A mysterious component

Although it’s been decades since astronauts landed on the lunar surface, our knowledge about the moon has continued to increase — including the apparent discovery of an as-yet unidentified substance.

For now, experts are referring to it as “moon goo,” speculating that it moves around based on the pull of gravity from the Earth and the sun. Its motions have been compared to those of our planet’s ocean tides.

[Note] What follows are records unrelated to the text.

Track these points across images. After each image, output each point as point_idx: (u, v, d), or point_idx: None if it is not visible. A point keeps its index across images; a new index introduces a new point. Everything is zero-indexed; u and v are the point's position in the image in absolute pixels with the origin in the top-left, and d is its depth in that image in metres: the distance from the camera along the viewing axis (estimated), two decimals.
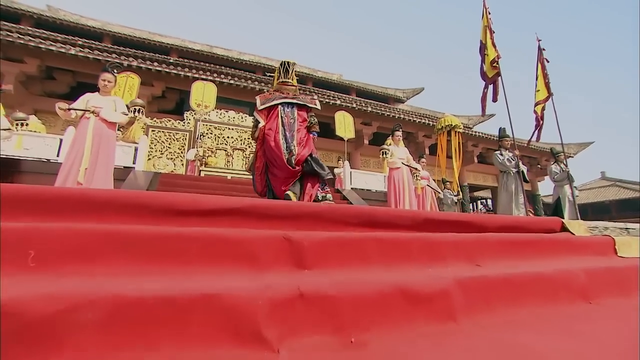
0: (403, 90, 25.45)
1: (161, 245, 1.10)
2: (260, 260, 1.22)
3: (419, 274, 1.10)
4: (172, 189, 4.41)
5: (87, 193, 1.36)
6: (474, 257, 1.72)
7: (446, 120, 8.79)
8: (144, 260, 1.05)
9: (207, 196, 1.63)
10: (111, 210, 1.37)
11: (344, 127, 8.42)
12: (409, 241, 1.58)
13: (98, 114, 3.29)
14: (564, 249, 2.00)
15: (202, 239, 1.19)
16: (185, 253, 1.13)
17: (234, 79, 12.75)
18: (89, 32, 16.15)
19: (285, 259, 1.27)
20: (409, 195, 4.92)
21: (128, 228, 1.11)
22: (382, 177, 6.45)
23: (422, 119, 18.10)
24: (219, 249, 1.19)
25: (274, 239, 1.28)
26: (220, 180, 5.24)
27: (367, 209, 1.90)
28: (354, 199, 5.34)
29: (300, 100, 3.46)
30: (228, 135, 8.46)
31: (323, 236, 1.37)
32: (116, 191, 1.54)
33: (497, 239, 1.92)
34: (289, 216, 1.65)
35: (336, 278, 1.08)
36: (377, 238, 1.48)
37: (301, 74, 20.56)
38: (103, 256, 1.01)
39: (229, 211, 1.57)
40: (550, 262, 1.75)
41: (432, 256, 1.60)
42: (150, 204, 1.46)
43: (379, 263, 1.43)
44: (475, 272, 1.12)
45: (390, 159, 4.93)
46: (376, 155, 18.35)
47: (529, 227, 2.47)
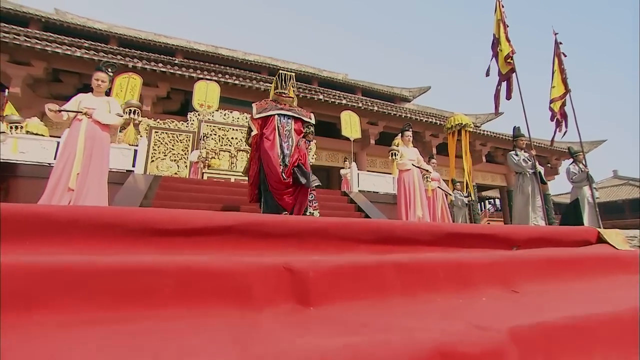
0: (409, 89, 25.03)
1: (123, 282, 0.85)
2: (254, 298, 0.96)
3: (457, 323, 0.83)
4: (172, 192, 4.19)
5: (45, 211, 1.11)
6: (509, 281, 1.44)
7: (456, 119, 8.45)
8: (99, 305, 0.80)
9: (193, 212, 1.38)
10: (76, 231, 1.12)
11: (350, 127, 8.14)
12: (434, 266, 1.30)
13: (91, 115, 3.07)
14: (612, 267, 1.70)
15: (180, 272, 0.94)
16: (156, 293, 0.88)
17: (238, 79, 12.55)
18: (95, 35, 16.09)
19: (286, 295, 1.01)
20: (420, 198, 4.62)
21: (80, 261, 0.86)
22: (391, 179, 6.16)
23: (429, 118, 17.70)
24: (202, 285, 0.93)
25: (273, 270, 1.02)
26: (223, 184, 5.01)
27: (381, 224, 1.63)
28: (362, 202, 5.07)
29: (297, 113, 3.49)
30: (232, 136, 8.23)
31: (332, 264, 1.11)
32: (83, 208, 1.29)
33: (532, 257, 1.64)
34: (290, 234, 1.39)
35: (349, 328, 0.82)
36: (396, 263, 1.21)
37: (307, 73, 20.30)
38: (40, 302, 0.76)
39: (220, 230, 1.32)
40: (604, 288, 1.46)
41: (462, 283, 1.32)
42: (125, 222, 1.22)
43: (399, 295, 1.16)
44: (532, 318, 0.86)
45: (400, 161, 4.64)
46: (383, 155, 18.02)
47: (562, 239, 2.17)
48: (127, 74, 6.82)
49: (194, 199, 4.14)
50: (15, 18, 16.05)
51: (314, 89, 14.84)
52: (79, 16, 18.03)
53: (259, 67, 19.01)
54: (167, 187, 4.26)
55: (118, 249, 1.14)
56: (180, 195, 4.13)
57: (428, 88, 25.61)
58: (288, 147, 3.26)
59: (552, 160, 19.79)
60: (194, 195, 4.22)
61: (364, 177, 5.93)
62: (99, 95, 3.29)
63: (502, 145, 18.98)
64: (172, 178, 4.89)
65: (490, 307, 1.12)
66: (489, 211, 26.82)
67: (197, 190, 4.42)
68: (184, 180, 4.82)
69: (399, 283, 1.19)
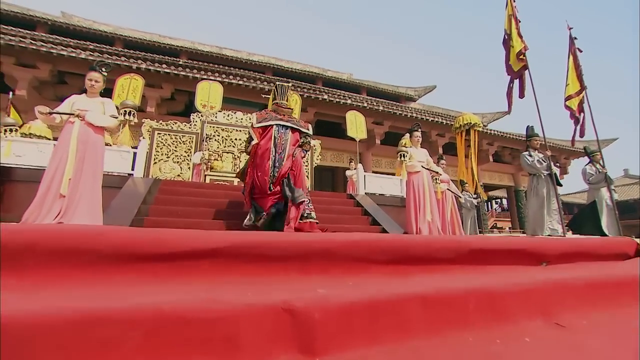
0: (415, 89, 24.70)
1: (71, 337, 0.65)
2: (245, 350, 0.75)
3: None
4: (171, 197, 4.00)
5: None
6: (551, 311, 1.21)
7: (464, 119, 8.17)
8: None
9: (177, 232, 1.17)
10: (30, 259, 0.92)
11: (355, 127, 7.90)
12: (463, 296, 1.08)
13: (83, 117, 2.89)
14: None
15: (150, 320, 0.73)
16: (117, 348, 0.67)
17: (242, 79, 12.39)
18: (100, 37, 16.05)
19: (285, 344, 0.79)
20: (430, 202, 4.38)
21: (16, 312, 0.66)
22: (398, 181, 5.92)
23: (435, 118, 17.38)
24: (178, 336, 0.73)
25: (269, 312, 0.81)
26: (226, 187, 4.80)
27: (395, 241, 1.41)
28: (369, 205, 4.84)
29: (295, 124, 3.56)
30: (236, 137, 8.03)
31: (343, 300, 0.89)
32: (42, 228, 1.09)
33: (573, 280, 1.40)
34: (291, 257, 1.17)
35: None
36: (420, 296, 0.99)
37: (311, 73, 20.08)
38: None
39: (210, 253, 1.10)
40: None
41: (497, 316, 1.10)
42: (96, 246, 1.01)
43: (425, 336, 0.94)
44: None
45: (409, 163, 4.40)
46: (388, 155, 17.73)
47: (598, 252, 1.92)
48: (129, 75, 6.66)
49: (194, 204, 3.94)
50: (22, 21, 16.08)
51: (319, 89, 14.61)
52: (84, 19, 18.01)
53: (263, 67, 18.84)
54: (167, 191, 4.08)
55: (83, 281, 0.94)
56: (181, 200, 3.94)
57: (433, 87, 25.26)
58: (281, 158, 3.34)
59: (561, 160, 19.34)
60: (194, 199, 4.02)
61: (371, 179, 5.68)
62: (93, 96, 3.11)
63: (510, 144, 18.61)
64: (172, 182, 4.70)
65: (537, 354, 0.89)
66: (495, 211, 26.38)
67: (198, 194, 4.23)
68: (184, 184, 4.63)
69: (423, 320, 0.97)
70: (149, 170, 7.30)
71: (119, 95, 6.54)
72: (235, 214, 3.88)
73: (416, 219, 4.30)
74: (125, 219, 3.25)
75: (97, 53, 11.54)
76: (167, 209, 3.71)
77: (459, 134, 8.39)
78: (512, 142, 18.31)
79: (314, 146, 8.61)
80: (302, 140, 3.58)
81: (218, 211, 3.83)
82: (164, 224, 3.37)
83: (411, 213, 4.33)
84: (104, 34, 16.16)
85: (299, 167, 3.43)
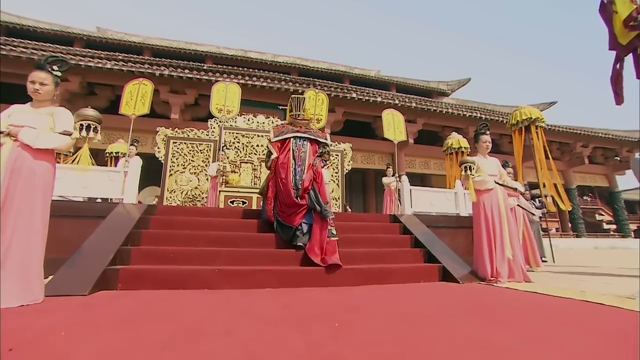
0: (447, 83, 22.69)
1: None
2: None
3: None
4: (164, 232, 3.00)
5: None
6: None
7: (523, 113, 6.60)
8: None
9: None
10: None
11: (393, 128, 6.62)
12: None
13: (15, 136, 1.94)
14: None
15: None
16: None
17: (266, 80, 11.45)
18: (130, 47, 15.87)
19: None
20: (510, 231, 3.06)
21: None
22: (452, 195, 4.58)
23: (473, 112, 15.54)
24: None
25: None
26: (239, 212, 3.71)
27: None
28: (420, 232, 3.59)
29: (312, 135, 3.46)
30: (257, 143, 7.04)
31: None
32: None
33: None
34: None
35: None
36: None
37: (338, 72, 18.84)
38: None
39: None
40: None
41: None
42: None
43: None
44: None
45: (478, 178, 3.11)
46: (422, 155, 16.10)
47: None
48: (137, 80, 5.85)
49: (196, 240, 2.92)
50: (61, 38, 16.26)
51: (346, 88, 13.37)
52: (117, 32, 18.03)
53: (289, 68, 17.88)
54: (161, 223, 3.10)
55: None
56: (178, 236, 2.93)
57: (468, 80, 23.10)
58: (301, 170, 3.25)
59: (623, 153, 16.65)
60: (197, 234, 3.00)
61: (419, 194, 4.38)
62: (40, 106, 2.15)
63: (603, 144, 16.27)
64: (171, 208, 3.71)
65: None
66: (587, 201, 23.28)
67: (202, 225, 3.21)
68: (185, 211, 3.61)
69: None
70: (164, 182, 6.49)
71: (127, 103, 5.75)
72: (254, 255, 2.81)
73: (491, 256, 2.99)
74: (93, 271, 2.27)
75: (122, 62, 11.10)
76: (157, 250, 2.71)
77: (517, 132, 6.83)
78: (607, 142, 16.01)
79: (343, 150, 7.44)
80: (321, 150, 3.48)
81: (230, 254, 2.78)
82: (147, 279, 2.36)
83: (483, 247, 3.03)
84: (133, 44, 15.98)
85: (321, 177, 3.32)
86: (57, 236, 3.11)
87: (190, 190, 6.57)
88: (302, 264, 2.90)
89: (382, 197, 17.14)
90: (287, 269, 2.69)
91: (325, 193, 3.27)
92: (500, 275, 2.84)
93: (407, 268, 3.02)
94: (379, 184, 17.25)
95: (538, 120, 6.53)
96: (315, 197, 3.12)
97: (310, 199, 3.12)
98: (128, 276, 2.35)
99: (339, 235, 3.37)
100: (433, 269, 3.08)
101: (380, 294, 2.42)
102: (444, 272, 3.08)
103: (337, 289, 2.60)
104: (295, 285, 2.63)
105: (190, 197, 6.54)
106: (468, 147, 8.20)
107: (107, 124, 11.80)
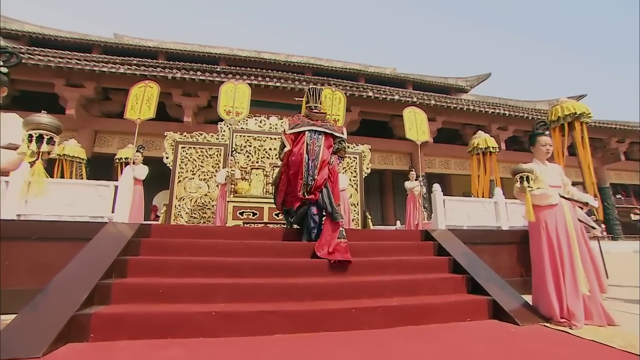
0: (466, 79, 21.59)
1: None
2: None
3: None
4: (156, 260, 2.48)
5: None
6: None
7: (566, 108, 5.78)
8: None
9: None
10: None
11: (415, 127, 5.95)
12: None
13: None
14: None
15: None
16: None
17: (279, 81, 10.95)
18: (145, 52, 15.77)
19: None
20: (582, 256, 2.38)
21: None
22: (491, 205, 3.88)
23: (496, 109, 14.56)
24: None
25: None
26: (250, 233, 3.10)
27: None
28: (460, 253, 2.94)
29: (328, 129, 3.31)
30: (270, 146, 6.53)
31: None
32: None
33: None
34: None
35: None
36: None
37: (352, 70, 18.17)
38: None
39: None
40: None
41: None
42: None
43: None
44: None
45: (537, 191, 2.44)
46: (442, 154, 15.19)
47: None
48: (143, 82, 5.46)
49: (190, 270, 2.39)
50: (80, 46, 16.34)
51: (362, 86, 12.70)
52: (133, 37, 18.04)
53: (303, 67, 17.36)
54: (153, 247, 2.59)
55: None
56: (170, 265, 2.40)
57: (487, 75, 21.91)
58: (314, 165, 3.12)
59: None
60: (193, 261, 2.47)
61: (453, 204, 3.69)
62: None
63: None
64: (166, 228, 3.18)
65: None
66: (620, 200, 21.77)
67: (202, 248, 2.67)
68: (183, 231, 3.06)
69: None
70: (172, 190, 6.08)
71: (132, 107, 5.36)
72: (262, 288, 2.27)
73: (558, 290, 2.32)
74: (56, 319, 1.78)
75: (134, 66, 10.87)
76: (145, 285, 2.21)
77: (557, 129, 6.01)
78: None
79: (362, 152, 6.82)
80: (337, 146, 3.29)
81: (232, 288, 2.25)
82: (127, 326, 1.86)
83: (547, 278, 2.37)
84: (148, 49, 15.88)
85: (335, 176, 3.23)
86: (38, 263, 2.67)
87: (199, 198, 6.14)
88: (320, 296, 2.34)
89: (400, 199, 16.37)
90: (302, 308, 2.13)
91: (338, 195, 3.17)
92: (575, 316, 2.17)
93: (449, 303, 2.40)
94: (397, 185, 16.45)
95: (583, 115, 5.70)
96: (328, 197, 3.02)
97: (322, 197, 3.03)
98: (103, 323, 1.85)
99: (362, 259, 2.81)
100: (480, 303, 2.44)
101: (420, 347, 1.82)
102: (494, 306, 2.44)
103: (364, 335, 2.03)
104: (312, 328, 2.07)
105: (199, 205, 6.10)
106: (496, 147, 7.42)
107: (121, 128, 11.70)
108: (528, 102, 20.26)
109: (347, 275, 2.62)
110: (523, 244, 3.43)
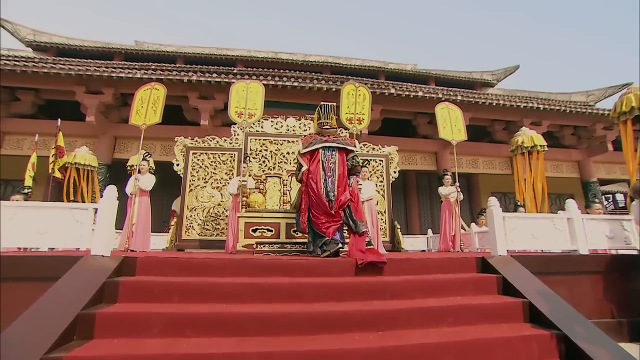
0: (492, 72, 20.14)
1: None
2: None
3: None
4: (137, 309, 1.89)
5: None
6: None
7: (636, 99, 4.75)
8: None
9: None
10: None
11: (450, 125, 5.10)
12: None
13: None
14: None
15: None
16: None
17: (297, 80, 10.32)
18: (163, 57, 15.62)
19: None
20: None
21: None
22: (564, 223, 2.98)
23: (528, 103, 13.27)
24: None
25: None
26: (253, 266, 2.47)
27: None
28: (535, 292, 2.15)
29: (340, 143, 3.39)
30: (288, 150, 5.87)
31: None
32: None
33: None
34: None
35: None
36: None
37: (372, 68, 17.27)
38: None
39: None
40: None
41: None
42: None
43: None
44: None
45: None
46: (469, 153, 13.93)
47: None
48: (148, 85, 4.97)
49: (177, 328, 1.70)
50: (102, 54, 16.43)
51: (383, 84, 11.83)
52: (152, 43, 18.02)
53: (321, 67, 16.66)
54: (134, 291, 1.93)
55: None
56: (152, 320, 1.74)
57: (516, 68, 20.36)
58: (332, 181, 3.19)
59: None
60: (184, 313, 1.80)
61: (515, 222, 2.83)
62: None
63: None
64: (155, 262, 2.50)
65: None
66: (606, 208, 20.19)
67: (197, 291, 2.03)
68: (175, 266, 2.43)
69: None
70: (183, 199, 5.56)
71: (137, 112, 4.86)
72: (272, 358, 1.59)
73: None
74: None
75: (151, 70, 10.56)
76: (118, 350, 1.58)
77: (624, 123, 4.98)
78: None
79: (388, 155, 6.04)
80: (351, 162, 3.37)
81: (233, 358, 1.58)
82: None
83: None
84: (166, 54, 15.73)
85: (357, 197, 3.37)
86: None
87: (212, 208, 5.58)
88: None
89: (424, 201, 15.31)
90: None
91: (361, 211, 3.40)
92: None
93: None
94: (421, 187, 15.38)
95: None
96: (350, 215, 3.16)
97: (346, 216, 3.17)
98: None
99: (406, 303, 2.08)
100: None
101: None
102: None
103: None
104: None
105: (212, 216, 5.54)
106: (544, 145, 6.41)
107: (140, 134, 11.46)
108: (562, 95, 18.57)
109: (389, 334, 1.88)
110: (611, 272, 2.57)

But just adding “moon goo” to a list of lunar characteristics that also includes crust, mantle, and core, doesn’t seem to give us a lot of useful information. So that’s why a team of researchers at NASA and the University of Arizona sought to determine the actual impact and implications of this stuff.

Digging through the data

A trove of information from both the Gravity Recovery and Interior Laboratory and the Lunar Reconnaissance Orbiter at NASA served as the basis for the latest research. As the report concluded, this research constitutes the “first measurement of the Moon’s yearly gravity changes due to tides.”

If moon goo remains in a constantly malleable layer, the scientists argued, the logical explanation is that there is a source of heat keeping the material from hardening.

While there’s plenty more research to do on this intriguing layer beneath the moon’s surface, the study revealed: “The existence and maintenance of such a zone, often explained with the existence of partial melt, has implications for our knowledge of the Moon’s thermal state and evolution.”